[Plain-text document sources]
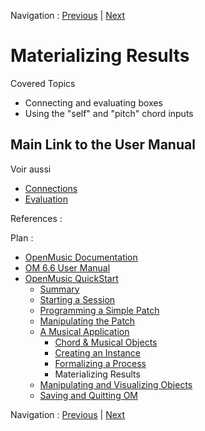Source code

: Navigation : [Previous](4cApplication "page
précédente\(Formalizing a Process\)") | [Next](5_CompletEdition
"Next\(Manipulating and Visualizing Objects\)")


# Materializing Results

Covered Topics

  * Connecting and evaluating boxes
  * Using the "self" and "pitch" chord inputs 

## Main Link to the User Manual

Voir aussi

  * [Connections](Connections)
  * [Evaluation](Evaluation)

References :

Plan :

  * [OpenMusic Documentation](OM-Documentation)
  * [OM 6.6 User Manual](OM-User-Manual)
  * [OpenMusic QuickStart](QuickStart-Chapters)
    * [Summary](Intro_1)
    * [Starting a Session](1_StartSession)
    * [Programming a Simple Patch](2_progpatch)
    * [Manipulating the Patch](3ManipPatch)
    * [A Musical Application](4_MusicalAp)
      * [Chord & Musical Objects](4aApplication)
      * [Creating an Instance](4bApplication)
      * [Formalizing a Process](4cApplication)
      * Materializing Results
    * [Manipulating and Visualizing Objects](5_CompletEdition)
    * [Saving and Quitting OM](6_Quit)

Navigation : [Previous](4cApplication "page
précédente\(Formalizing a Process\)") | [Next](5_CompletEdition
"Next\(Manipulating and Visualizing Objects\)")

● **Task statement**
What you return must match the lines from the top of the data through the line with "and Quitting OM](6_Quit)" exactly, with the pictures removed.

● **Your solution**
Source code

: Navigation : [Previous](4cApplication "page
précédente\(Formalizing a Process\)") | [Next](5_CompletEdition
"Next\(Manipulating and Visualizing Objects\)")


# Materializing Results

Covered Topics

  * Connecting and evaluating boxes
  * Using the "self" and "pitch" chord inputs 

## Main Link to the User Manual

Voir aussi

  * [Connections](Connections)
  * [Evaluation](Evaluation)

References :

Plan :

  * [OpenMusic Documentation](OM-Documentation)
  * [OM 6.6 User Manual](OM-User-Manual)
  * [OpenMusic QuickStart](QuickStart-Chapters)
    * [Summary](Intro_1)
    * [Starting a Session](1_StartSession)
    * [Programming a Simple Patch](2_progpatch)
    * [Manipulating the Patch](3ManipPatch)
    * [A Musical Application](4_MusicalAp)
      * [Chord & Musical Objects](4aApplication)
      * [Creating an Instance](4bApplication)
      * [Formalizing a Process](4cApplication)
      * Materializing Results
    * [Manipulating and Visualizing Objects](5_CompletEdition)
    * [Saving and Quitting OM](6_Quit)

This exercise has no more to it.